----- Data extract
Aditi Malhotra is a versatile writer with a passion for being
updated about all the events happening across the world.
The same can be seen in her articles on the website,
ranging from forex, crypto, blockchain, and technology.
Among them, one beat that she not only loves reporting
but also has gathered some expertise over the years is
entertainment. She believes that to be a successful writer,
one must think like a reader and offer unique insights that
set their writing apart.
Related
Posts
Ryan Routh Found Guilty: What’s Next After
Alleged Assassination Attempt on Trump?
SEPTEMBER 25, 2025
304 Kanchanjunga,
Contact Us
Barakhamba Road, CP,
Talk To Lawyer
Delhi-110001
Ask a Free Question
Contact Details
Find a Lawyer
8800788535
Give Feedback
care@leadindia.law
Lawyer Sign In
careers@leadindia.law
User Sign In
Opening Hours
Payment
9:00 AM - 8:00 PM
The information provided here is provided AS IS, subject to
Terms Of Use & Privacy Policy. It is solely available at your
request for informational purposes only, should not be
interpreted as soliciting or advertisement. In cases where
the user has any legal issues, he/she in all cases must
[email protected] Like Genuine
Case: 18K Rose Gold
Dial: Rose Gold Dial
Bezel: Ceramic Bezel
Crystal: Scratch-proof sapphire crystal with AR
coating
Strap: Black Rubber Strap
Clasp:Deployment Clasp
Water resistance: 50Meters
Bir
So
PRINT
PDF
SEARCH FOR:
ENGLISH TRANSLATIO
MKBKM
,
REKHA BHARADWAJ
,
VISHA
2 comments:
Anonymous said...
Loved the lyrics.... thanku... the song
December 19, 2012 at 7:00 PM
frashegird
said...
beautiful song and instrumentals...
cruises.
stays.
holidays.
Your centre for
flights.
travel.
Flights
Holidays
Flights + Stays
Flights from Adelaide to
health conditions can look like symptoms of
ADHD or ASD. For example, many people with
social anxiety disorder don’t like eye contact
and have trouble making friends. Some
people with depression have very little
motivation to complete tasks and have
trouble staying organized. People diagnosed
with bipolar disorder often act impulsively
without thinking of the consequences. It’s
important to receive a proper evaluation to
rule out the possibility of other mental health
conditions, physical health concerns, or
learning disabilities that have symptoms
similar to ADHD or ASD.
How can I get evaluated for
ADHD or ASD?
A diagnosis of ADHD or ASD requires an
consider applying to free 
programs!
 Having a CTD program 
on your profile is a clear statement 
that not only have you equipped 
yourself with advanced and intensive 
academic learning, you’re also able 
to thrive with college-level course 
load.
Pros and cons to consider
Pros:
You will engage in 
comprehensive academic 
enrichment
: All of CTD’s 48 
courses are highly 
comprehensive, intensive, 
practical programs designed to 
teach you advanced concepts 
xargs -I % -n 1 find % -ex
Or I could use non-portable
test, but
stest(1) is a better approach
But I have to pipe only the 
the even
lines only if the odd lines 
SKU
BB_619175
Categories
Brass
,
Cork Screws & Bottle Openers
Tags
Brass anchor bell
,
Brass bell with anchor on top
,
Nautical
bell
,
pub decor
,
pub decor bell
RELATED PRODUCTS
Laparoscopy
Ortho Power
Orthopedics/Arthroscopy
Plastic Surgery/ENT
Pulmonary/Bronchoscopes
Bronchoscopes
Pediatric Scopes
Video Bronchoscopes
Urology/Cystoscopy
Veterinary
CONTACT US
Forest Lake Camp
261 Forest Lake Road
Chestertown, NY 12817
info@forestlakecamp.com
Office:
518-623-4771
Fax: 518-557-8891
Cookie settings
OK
----------
----- Data extract
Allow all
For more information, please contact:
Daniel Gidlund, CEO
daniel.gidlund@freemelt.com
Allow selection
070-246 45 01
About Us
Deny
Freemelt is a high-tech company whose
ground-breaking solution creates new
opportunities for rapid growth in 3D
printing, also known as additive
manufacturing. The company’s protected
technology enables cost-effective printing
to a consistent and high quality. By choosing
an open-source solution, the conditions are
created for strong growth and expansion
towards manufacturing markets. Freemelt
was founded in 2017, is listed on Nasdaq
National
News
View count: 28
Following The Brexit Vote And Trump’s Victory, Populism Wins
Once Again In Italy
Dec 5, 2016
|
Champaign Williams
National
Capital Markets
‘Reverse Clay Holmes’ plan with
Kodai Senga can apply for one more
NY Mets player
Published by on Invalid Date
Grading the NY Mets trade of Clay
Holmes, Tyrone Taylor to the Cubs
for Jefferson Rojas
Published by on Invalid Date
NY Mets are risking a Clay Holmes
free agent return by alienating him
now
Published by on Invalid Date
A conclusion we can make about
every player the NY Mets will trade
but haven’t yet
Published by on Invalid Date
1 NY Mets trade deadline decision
----------
----- Data extract
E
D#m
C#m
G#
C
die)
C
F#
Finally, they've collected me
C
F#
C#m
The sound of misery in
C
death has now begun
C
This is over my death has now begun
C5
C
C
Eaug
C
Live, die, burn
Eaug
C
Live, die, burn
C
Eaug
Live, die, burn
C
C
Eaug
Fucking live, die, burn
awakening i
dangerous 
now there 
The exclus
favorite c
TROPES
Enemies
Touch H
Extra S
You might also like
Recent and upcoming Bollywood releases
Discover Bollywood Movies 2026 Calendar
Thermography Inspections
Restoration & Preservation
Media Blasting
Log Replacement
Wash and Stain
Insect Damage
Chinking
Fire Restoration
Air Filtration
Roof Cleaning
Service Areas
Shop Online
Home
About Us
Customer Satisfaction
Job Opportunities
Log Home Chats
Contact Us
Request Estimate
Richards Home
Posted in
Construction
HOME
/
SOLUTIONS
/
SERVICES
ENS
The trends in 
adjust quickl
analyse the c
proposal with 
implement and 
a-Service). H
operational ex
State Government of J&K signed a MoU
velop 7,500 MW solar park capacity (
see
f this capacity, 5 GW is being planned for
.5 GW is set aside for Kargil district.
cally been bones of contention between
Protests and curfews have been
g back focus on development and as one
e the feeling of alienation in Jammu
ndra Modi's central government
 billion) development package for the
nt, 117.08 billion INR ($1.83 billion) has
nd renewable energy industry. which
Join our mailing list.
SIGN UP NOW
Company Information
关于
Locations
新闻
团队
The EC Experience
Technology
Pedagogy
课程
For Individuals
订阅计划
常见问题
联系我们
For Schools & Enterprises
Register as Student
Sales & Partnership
----------
Task description:
Could you set down, word for word, only the lines above from the line with "Aditi Malhotra is" to the line with "ranging from forex, crypto, blockchain, and", including both?

Answer space:
Aditi Malhotra is a versatile writer with a passion for being
updated about all the events happening across the world.
The same can be seen in her articles on the website,
ranging from forex, crypto, blockchain, and technology.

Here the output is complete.